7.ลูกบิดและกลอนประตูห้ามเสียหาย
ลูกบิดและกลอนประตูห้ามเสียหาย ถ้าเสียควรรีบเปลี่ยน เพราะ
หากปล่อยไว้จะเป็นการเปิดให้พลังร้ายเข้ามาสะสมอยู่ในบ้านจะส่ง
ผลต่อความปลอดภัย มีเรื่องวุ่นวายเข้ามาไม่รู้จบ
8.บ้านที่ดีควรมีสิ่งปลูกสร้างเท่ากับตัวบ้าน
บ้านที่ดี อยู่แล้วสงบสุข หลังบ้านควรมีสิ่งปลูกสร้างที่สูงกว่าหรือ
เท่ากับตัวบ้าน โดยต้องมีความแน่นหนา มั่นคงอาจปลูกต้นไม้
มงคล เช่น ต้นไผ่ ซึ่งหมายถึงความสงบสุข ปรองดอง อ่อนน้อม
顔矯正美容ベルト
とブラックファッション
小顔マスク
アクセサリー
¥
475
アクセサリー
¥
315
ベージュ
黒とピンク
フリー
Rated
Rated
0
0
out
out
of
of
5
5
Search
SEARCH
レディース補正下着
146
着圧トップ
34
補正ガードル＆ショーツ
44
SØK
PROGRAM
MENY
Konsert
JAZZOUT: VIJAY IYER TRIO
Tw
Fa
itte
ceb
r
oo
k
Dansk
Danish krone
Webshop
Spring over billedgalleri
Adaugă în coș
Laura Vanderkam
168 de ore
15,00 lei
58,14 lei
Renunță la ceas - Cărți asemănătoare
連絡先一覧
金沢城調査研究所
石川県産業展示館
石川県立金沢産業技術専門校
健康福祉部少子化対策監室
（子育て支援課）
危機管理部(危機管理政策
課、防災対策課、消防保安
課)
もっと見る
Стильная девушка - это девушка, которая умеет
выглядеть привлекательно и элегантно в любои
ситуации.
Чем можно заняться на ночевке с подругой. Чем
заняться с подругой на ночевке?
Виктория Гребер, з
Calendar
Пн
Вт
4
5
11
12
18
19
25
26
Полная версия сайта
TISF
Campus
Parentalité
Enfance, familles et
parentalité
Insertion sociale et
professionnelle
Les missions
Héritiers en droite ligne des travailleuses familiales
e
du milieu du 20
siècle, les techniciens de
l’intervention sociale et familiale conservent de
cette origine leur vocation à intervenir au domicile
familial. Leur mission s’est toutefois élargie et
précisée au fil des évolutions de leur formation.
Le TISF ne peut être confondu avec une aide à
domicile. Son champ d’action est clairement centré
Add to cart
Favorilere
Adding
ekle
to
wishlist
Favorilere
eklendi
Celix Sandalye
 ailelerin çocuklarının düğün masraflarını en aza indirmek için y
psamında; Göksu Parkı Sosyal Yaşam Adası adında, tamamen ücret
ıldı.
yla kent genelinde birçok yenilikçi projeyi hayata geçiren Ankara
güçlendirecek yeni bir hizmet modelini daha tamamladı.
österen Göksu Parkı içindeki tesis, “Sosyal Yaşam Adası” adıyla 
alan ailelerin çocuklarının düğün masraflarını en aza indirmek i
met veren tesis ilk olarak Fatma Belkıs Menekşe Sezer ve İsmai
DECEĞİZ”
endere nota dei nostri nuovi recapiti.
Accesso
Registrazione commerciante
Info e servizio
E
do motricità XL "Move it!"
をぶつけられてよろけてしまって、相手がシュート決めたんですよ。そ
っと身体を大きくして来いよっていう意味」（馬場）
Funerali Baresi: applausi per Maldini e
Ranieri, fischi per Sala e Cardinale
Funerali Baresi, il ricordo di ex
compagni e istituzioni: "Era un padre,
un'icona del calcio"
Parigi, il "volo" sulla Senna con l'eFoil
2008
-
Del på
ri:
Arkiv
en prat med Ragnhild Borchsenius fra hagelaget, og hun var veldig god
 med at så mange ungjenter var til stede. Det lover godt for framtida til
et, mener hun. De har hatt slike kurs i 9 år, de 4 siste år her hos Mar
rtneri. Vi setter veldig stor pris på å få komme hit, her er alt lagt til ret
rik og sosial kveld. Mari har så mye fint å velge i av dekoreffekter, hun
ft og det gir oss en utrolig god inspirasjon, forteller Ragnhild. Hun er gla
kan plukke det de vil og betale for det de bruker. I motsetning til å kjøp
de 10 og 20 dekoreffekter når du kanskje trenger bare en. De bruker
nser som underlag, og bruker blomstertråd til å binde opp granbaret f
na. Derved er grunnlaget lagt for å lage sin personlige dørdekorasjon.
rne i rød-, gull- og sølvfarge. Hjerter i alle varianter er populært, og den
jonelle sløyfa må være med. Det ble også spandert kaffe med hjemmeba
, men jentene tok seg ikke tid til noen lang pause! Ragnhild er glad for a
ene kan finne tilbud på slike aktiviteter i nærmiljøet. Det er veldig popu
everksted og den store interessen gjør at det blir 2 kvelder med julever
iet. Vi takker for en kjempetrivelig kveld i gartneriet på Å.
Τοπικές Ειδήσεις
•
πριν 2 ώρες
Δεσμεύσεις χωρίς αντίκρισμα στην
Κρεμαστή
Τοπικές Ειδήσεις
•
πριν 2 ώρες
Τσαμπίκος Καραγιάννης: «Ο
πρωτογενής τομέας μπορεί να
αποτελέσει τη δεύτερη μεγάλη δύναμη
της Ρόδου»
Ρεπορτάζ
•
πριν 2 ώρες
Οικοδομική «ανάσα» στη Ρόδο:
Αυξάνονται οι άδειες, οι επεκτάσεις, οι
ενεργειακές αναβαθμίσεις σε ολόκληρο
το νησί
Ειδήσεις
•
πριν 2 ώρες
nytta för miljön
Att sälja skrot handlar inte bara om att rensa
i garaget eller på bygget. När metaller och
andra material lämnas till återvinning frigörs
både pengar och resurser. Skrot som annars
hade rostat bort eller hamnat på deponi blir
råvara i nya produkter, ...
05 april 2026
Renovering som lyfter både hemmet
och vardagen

__Prompt__
Your task is to restate, word for word, only those lines above that fall between the line holding "du milieu du 20" and the line holding "ailelerin çocuklarının düğün masraflarını en aza indirmek için", inclusive.

__Solution to this task__
du milieu du 20
siècle, les techniciens de
l’intervention sociale et familiale conservent de
cette origine leur vocation à intervenir au domicile
familial. Leur mission s’est toutefois élargie et
précisée au fil des évolutions de leur formation.
Le TISF ne peut être confondu avec une aide à
domicile. Son champ d’action est clairement centré
Add to cart
Favorilere
Adding
ekle
to
wishlist
Favorilere
eklendi
Celix Sandalye
 ailelerin çocuklarının düğün masraflarını en aza indirmek için y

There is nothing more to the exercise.